▸ Reading passage
========================================================================

Reformation in France

The early years of the sixteenth century in France were graced by some great Christian humanist intellects: Erasmus, Lefevre d'Etaples, and others. Marguerite de Navarre, Franois I's sister, was a great patron, and Francois I as an enlightened Renaissance prince himself, was sympathetic and once offered Erasmus the leadership of his new College de France, founded to promote classical learning. The Bishop of Meaux, Guillaume Briconnet, gathered a circle of inquiring intellects and passionate, reform-minded preachers around him there during the early 1520s. There was no particular intention of breaking from the church at this time, merely a passion for improving it.

Luther had given the impetus to the Reformation in France first by means of his writings which were pouring in from Frankfort, Strassburg, and Basel. The Greek New Testament of Erasmus and Lefevre's translation into French were condemned as blasphemies against Jerome and the Holy Ghost. But the reformation movement could not be stopped. The reading of the Bible and the books of Luther soon became a practice among the middle and higher classes. Under the inspiration of Margaret, the king's sister, small, private groups were organized at the royal court to read the Bible in secret. The "Lutheran contagion" continued to spread. No exact figures are available, but in 1534 it was estimated that there were thirty thousand followers of Luther in Paris alone.

So far it was chiefly Luther who inspired the reformation movement in France. But Zwingli and other German and Swiss Reformers also exercised some influence. Protestantism in France was still weak. As yet it was not more than a protest against the the Roman Church. The followers of Luther lacked all organization, and there was no unified leadership.

========================================================================

▸ Extracted information
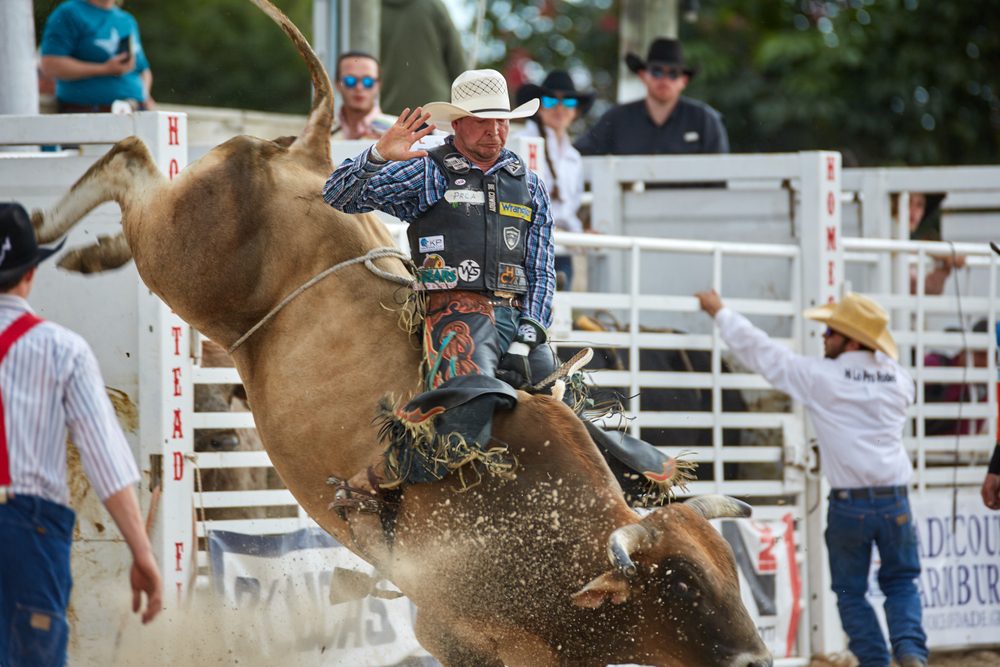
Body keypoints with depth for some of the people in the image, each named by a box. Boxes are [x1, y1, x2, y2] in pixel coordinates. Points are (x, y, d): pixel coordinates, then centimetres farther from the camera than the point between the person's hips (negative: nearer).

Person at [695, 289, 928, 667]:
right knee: (900, 582, 16)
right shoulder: (898, 379, 3)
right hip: (895, 502, 3)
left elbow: (760, 352, -1)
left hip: (849, 504, -3)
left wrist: (720, 313, 12)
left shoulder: (820, 378, -9)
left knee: (851, 592, 12)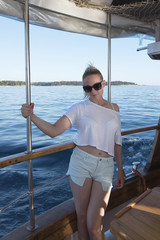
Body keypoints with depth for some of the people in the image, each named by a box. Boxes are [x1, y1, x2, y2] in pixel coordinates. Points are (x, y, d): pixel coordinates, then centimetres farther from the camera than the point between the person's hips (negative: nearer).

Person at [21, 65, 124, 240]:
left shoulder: (114, 108, 9)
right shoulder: (79, 108, -1)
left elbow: (117, 141, 12)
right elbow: (54, 131, -12)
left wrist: (120, 170, 13)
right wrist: (31, 115, -26)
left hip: (105, 168, 1)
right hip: (81, 163, -1)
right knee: (82, 218, 12)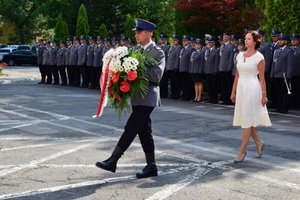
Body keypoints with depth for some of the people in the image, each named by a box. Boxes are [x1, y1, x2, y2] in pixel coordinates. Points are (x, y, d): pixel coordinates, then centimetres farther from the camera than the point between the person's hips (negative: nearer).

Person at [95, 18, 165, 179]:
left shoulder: (157, 52, -8)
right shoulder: (139, 51, 16)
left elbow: (156, 75, -19)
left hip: (147, 98, -9)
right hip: (138, 97, 9)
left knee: (130, 129, -9)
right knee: (144, 132, 10)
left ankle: (113, 161, -6)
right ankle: (151, 167, 16)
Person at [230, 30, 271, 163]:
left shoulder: (259, 57, -6)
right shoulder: (240, 55, 10)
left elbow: (262, 78, -6)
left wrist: (264, 95, -7)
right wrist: (233, 92, 14)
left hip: (252, 89, -7)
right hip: (241, 88, 7)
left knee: (247, 120, -5)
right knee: (245, 119, 11)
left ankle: (242, 150, 1)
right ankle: (259, 144, 29)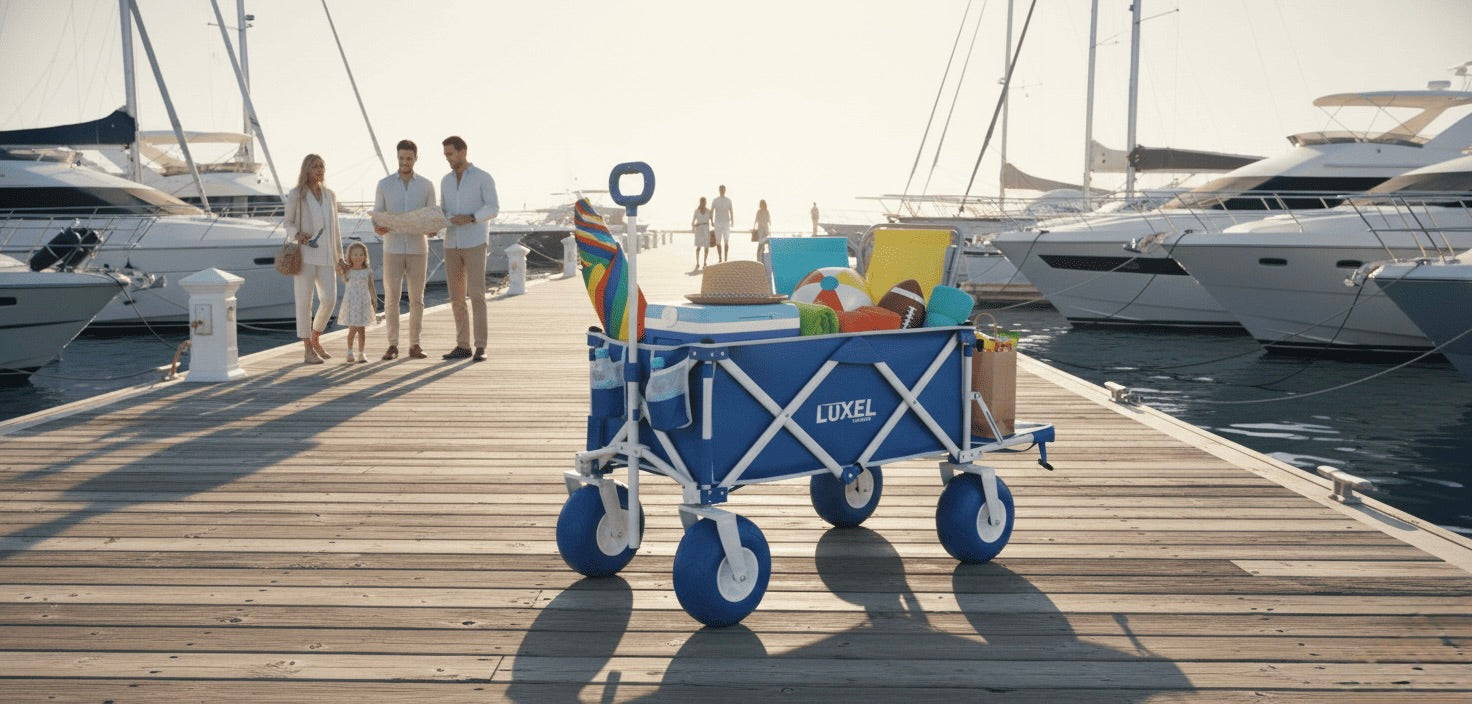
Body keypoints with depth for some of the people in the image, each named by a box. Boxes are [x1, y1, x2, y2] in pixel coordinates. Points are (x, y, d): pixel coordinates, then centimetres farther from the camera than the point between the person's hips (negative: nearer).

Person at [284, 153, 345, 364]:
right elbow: (287, 222, 5)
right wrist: (298, 233, -17)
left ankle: (315, 339, 21)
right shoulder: (296, 195, 0)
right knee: (304, 301, -2)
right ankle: (308, 350, 3)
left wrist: (339, 257, 13)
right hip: (304, 254, -4)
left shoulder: (330, 195, 13)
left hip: (326, 255, 4)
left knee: (329, 299, -3)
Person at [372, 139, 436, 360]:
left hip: (418, 249, 0)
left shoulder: (426, 185, 4)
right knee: (391, 299, -1)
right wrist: (378, 229, -21)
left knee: (416, 299, 2)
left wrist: (431, 230, -19)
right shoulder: (384, 184, 2)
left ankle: (414, 345, 10)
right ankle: (393, 345, 7)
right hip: (393, 249, 0)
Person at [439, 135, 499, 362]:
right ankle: (463, 346, 12)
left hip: (475, 244, -6)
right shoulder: (446, 181, 13)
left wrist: (470, 218, -28)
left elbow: (493, 209, -12)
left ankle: (480, 347, -8)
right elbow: (444, 213, 16)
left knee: (476, 295, -12)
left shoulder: (484, 177, -4)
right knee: (457, 297, 5)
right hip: (452, 244, 6)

========================================================================

According to the passage on the Reformation in France, how many followers of Luther were estimated to be in Paris alone in 1534? The rows are separate material from the passage on the Reformation in France.

Thirty thousand.